Judging by the graph, most of the points can be classified from our k-means algorithm. With the help of table function, the accuracy of the model can be calculated.
table(irisCluster$cluster,iris$Species)
##
## setosa versicolor virginica
## 1 0 48 14
## 2 0 2 36
## 3 50 0 0
The table numerically illustrates what the graph had shown. All Setosa are classified as a single group. There is some classification variation in Versicolor and even more in Virginia. From the graph, we know that 48 Versicolor and 14 Virginia were classified into cluster one whereas two Versicolor and 36 Virginia were classified into cluster two. As the graph shows that difference between Versicolor and Verginica is smaller than with Setosa, that may explain the variation in the clustering.
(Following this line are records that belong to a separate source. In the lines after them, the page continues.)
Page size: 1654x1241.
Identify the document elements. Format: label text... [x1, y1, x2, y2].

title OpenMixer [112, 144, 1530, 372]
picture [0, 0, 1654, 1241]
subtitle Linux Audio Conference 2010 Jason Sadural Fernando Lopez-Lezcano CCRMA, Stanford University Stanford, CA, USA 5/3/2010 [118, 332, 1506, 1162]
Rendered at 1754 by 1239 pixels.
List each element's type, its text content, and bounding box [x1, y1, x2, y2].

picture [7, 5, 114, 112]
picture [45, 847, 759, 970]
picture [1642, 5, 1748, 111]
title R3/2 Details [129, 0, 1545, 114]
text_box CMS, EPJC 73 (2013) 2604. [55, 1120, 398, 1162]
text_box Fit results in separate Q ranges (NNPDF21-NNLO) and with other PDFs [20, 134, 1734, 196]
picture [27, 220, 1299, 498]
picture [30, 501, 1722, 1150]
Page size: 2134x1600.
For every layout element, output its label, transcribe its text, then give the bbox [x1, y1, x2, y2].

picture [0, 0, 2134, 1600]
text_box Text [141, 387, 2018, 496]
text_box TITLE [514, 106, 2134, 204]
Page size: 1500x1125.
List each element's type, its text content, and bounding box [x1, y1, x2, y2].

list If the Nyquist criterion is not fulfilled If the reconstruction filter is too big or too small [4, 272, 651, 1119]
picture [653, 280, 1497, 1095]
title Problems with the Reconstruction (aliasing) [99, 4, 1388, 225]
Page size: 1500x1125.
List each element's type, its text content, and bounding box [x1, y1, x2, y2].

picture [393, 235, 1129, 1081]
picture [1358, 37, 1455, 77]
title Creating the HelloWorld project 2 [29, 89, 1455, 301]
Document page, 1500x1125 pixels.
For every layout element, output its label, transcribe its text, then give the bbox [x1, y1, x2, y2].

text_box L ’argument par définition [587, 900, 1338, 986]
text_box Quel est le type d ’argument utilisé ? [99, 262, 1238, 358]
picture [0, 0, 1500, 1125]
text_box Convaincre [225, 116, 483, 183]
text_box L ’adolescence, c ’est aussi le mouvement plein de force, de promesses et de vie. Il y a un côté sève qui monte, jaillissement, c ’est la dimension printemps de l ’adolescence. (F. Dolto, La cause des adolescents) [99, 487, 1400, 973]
From the graph we can find that cluster one is Versicolor, cluster two is Virginicaand cluster three is Setosa. With the help of this information, we will try to calculate the accuracy of our algorithm.
#Accuracy is the sum of correct observation by the total observation
(50+48+36)/150
## [1] 0.8933333
The model has an accuracy of approximately 90%. With the four observation, it can be concluded that the k-means algorithm did great job in clustering the data.